I heard from Steve Casscles the other day. He told me his authoritative book about cool climate grapes of the Hudson Valley and other regions of North America has been published in a revised and updated Second Edition that includes two new chapters on rarely covered 19th-century Heritage grape varieties developed in New England. Steve gave me a peek at a couple of interesting facts he uncovered in his extensive research.
Catawba is 1/2 vinifera, and Concord comes from Catawba and is 1/4 vinifera !! There are many Catawba and Concord hybrids so what we thought was all labrusca is really 1/4 or so vinifera.
Also that the ES Rogers hybrids have been forgotten and are really good grape varieties that were used by TV Munson for his many grape breeds, and Winchell, a chance seedling from VT is the basis of all the Cornell white wine grapes.
Steve also provided me with an in-depth look at what you can expect to find in his latest publication.
I am very pleased to announce that the newly revised second edition of Grapes of the Hudson Valley and Other Cool Climate Regions of the United States and Canada, 2nd Edition, Revised & Updated to Include New England Grapes is NOW IN PRINT AND AVAILABLE at http://www.flintminepress.com
This second edition contains two new chapters on rarely-covered 19th-century Heritage grape varieties developed in New England.
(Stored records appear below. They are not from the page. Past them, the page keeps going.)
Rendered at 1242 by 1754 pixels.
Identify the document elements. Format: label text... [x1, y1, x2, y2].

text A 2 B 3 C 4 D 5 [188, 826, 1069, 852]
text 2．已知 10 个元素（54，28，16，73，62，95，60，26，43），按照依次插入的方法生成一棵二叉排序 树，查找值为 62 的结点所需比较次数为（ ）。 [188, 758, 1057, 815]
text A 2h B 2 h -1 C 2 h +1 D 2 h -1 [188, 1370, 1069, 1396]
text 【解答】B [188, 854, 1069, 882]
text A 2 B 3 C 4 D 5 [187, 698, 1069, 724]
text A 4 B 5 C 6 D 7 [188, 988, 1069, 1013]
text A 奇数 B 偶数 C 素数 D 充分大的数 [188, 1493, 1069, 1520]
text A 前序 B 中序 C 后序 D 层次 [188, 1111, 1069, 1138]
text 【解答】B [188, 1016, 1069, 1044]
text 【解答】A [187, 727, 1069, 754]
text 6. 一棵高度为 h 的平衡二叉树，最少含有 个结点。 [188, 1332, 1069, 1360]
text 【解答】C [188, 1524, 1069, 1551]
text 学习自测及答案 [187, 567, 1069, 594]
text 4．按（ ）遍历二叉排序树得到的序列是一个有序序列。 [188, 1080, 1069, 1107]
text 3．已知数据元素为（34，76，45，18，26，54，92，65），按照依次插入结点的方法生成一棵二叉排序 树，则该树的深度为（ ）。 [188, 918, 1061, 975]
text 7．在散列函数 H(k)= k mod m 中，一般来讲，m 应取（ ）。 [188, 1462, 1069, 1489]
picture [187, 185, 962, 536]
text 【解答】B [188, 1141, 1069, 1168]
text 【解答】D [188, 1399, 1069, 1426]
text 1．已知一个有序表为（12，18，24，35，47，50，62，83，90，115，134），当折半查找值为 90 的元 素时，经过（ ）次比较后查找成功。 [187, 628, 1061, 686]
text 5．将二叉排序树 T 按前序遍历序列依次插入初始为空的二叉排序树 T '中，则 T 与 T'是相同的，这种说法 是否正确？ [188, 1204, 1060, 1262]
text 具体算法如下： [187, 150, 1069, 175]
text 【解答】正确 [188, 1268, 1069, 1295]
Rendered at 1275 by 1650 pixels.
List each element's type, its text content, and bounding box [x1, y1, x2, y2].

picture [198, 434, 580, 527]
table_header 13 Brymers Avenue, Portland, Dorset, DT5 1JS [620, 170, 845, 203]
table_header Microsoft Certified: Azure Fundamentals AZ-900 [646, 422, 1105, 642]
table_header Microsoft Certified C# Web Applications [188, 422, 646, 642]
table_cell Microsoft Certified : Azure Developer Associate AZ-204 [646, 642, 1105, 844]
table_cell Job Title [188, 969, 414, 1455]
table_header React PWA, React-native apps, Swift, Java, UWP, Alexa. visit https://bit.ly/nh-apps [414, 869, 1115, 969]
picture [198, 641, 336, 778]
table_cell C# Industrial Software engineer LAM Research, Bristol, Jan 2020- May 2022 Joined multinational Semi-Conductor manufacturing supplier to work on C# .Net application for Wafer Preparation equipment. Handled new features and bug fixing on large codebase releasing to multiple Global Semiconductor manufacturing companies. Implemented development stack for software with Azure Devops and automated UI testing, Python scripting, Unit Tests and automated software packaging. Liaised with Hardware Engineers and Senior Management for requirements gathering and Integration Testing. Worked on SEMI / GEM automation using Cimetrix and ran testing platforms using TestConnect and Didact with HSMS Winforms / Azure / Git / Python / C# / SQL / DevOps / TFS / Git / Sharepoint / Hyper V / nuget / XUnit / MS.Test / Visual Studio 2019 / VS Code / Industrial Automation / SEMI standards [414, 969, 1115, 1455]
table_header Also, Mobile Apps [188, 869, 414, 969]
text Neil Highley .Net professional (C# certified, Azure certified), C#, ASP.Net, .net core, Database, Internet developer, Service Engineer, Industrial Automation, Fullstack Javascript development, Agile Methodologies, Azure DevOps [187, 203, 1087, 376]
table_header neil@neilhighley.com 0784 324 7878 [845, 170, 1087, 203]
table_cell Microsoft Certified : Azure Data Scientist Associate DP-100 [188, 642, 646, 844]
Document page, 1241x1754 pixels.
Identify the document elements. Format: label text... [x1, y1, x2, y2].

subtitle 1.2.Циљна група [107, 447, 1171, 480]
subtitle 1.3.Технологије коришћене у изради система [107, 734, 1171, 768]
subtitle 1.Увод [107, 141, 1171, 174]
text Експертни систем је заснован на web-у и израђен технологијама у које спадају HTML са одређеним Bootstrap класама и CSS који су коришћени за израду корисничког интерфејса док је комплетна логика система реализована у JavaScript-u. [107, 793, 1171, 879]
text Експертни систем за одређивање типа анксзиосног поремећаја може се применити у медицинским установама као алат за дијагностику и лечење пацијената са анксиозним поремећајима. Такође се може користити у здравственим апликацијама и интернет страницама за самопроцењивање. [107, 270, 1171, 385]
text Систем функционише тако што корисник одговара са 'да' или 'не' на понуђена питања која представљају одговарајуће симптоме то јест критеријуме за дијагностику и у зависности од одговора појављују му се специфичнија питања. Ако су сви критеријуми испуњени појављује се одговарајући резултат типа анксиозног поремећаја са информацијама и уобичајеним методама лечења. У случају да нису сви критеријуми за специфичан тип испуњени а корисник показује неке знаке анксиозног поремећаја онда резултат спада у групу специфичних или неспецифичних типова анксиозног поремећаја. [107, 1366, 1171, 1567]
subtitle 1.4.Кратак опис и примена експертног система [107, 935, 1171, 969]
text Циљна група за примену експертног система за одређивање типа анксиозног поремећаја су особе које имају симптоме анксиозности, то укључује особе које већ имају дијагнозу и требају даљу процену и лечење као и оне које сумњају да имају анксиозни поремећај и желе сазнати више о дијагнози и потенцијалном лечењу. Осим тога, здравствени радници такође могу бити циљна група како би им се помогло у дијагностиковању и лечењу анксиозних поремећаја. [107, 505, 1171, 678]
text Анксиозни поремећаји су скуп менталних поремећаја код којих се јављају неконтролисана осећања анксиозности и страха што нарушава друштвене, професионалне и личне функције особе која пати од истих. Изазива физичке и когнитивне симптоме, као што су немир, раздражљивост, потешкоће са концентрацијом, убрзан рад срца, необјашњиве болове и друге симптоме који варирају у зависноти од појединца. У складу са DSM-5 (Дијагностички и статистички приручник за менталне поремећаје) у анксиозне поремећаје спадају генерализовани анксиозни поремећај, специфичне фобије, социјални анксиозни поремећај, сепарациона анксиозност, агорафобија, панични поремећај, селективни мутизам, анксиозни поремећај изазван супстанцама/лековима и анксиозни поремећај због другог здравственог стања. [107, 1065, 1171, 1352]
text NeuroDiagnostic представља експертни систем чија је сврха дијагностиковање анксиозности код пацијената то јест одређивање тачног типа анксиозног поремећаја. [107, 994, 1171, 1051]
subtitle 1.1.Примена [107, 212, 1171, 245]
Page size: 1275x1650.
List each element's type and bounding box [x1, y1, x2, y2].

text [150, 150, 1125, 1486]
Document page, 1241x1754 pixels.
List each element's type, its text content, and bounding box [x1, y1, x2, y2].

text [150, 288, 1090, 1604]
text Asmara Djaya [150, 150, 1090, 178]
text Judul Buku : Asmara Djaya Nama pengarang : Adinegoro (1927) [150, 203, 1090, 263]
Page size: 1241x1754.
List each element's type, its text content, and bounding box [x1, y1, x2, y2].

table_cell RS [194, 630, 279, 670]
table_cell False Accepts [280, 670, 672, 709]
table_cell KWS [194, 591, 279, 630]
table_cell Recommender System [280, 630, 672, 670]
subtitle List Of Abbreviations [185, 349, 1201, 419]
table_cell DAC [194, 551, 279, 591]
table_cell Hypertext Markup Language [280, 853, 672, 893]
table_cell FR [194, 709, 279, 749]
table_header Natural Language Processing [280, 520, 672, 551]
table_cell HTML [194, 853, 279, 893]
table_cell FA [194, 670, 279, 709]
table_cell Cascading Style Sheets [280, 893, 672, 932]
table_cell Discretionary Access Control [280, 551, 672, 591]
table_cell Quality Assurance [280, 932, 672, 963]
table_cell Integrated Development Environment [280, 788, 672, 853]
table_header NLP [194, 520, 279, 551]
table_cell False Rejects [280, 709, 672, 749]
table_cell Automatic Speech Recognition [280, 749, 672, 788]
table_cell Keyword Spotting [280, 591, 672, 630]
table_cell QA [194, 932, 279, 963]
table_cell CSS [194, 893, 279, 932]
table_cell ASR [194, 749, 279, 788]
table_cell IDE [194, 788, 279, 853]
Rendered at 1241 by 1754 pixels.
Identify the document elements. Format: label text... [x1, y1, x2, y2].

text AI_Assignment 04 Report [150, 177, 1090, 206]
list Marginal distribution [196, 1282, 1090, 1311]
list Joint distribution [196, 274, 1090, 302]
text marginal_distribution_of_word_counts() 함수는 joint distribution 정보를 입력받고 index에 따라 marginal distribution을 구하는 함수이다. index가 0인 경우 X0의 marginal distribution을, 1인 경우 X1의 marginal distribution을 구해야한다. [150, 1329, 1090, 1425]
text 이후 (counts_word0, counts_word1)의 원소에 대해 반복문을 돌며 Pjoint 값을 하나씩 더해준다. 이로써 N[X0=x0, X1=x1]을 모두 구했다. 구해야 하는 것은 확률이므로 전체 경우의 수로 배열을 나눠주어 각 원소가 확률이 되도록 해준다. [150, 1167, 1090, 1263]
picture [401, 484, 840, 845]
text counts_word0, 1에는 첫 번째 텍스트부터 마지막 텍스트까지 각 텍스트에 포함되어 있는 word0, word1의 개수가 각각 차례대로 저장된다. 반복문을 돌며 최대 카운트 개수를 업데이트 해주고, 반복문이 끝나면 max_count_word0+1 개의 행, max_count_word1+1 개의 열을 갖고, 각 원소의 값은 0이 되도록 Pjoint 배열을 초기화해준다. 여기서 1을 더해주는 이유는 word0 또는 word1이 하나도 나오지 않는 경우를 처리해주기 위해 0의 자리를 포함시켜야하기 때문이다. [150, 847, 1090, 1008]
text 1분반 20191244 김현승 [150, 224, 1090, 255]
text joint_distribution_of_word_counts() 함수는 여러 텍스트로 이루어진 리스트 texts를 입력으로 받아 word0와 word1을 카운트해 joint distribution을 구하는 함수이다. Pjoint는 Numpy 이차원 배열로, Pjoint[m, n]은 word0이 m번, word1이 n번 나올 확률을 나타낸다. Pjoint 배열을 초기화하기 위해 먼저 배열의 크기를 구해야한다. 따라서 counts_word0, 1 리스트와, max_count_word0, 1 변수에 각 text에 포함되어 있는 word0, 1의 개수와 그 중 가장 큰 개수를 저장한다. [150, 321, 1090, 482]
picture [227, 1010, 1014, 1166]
I grow many of these varieties, such as the E. S. Rogers hybrids, Agawam, Salem, Massasoit, and Lindley, and grapes bred by E. Bull, Captain Moore, Diane Crehore (one of the few women grape breeders in the US). These New England heritage varieties are hardy, fungus disease resistant, & productive in the field, and make quality wines in the cellar and co-ferments in the brewery. These New England heritage grape varieties are now finding their way into co-ferment beer/wines. Many of the Rogers’ hybrids found their way into the grape varieties bred by TV Munson.
The book includes new revelations about the true genetic ancestry of grape varieties such as Catawba, Concord, Chambourcin, and Vignoles. It updates the genetic history of Catawba and Concord now that it is clear that Catawba is one-half vinifera (Semillion) in its parentage and that Concord is an offspring of Catawba, which means it is one-quarter vinifera in its genetic ancestry. This is a significant revelation because there are many Concord and Catawba heritage hybrids such as Iona, Jefferson, Diamond, Diana, and Dutchess, which have now conclusively been determined to have significant European vinifera heritage. Further, it conclusively delineates the ancestry of the French-American winemaking grape varieties Chambourcin and Vignoles (thanks to Dr. Bruce Reisch for pointing out the new genetic information about Vignoles).
It evaluates over 200 cool climate grape varieties with an eye towards assisting fruit growers and winemakers across the United States, Canada, Northern Europe, and Northeast Asia to identify grape varieties that are hardy, fungus disease resistant, and productive so that they can be grown either in a sustainable manner with minimal pesticide applications, and in some cases organically.
This second edition will offer guidance to our struggling growers and wineries going forward as we jointly face our increasingly changing climate. The Cool Climate grape varieties that this book covers could help our local growers to identify and grow grape varieties that can be grown more sustainably, are productive and make quality wines, beer/wines, cider/wines, and distilled products.
Copies can be purchased at http://www.flintminepress.com.
Thank you Steve for your tireless efforts to provide us with this important information. The answer to the threat of a changing climate poses to our vineyards may lay in these long-forgotten grape varieties.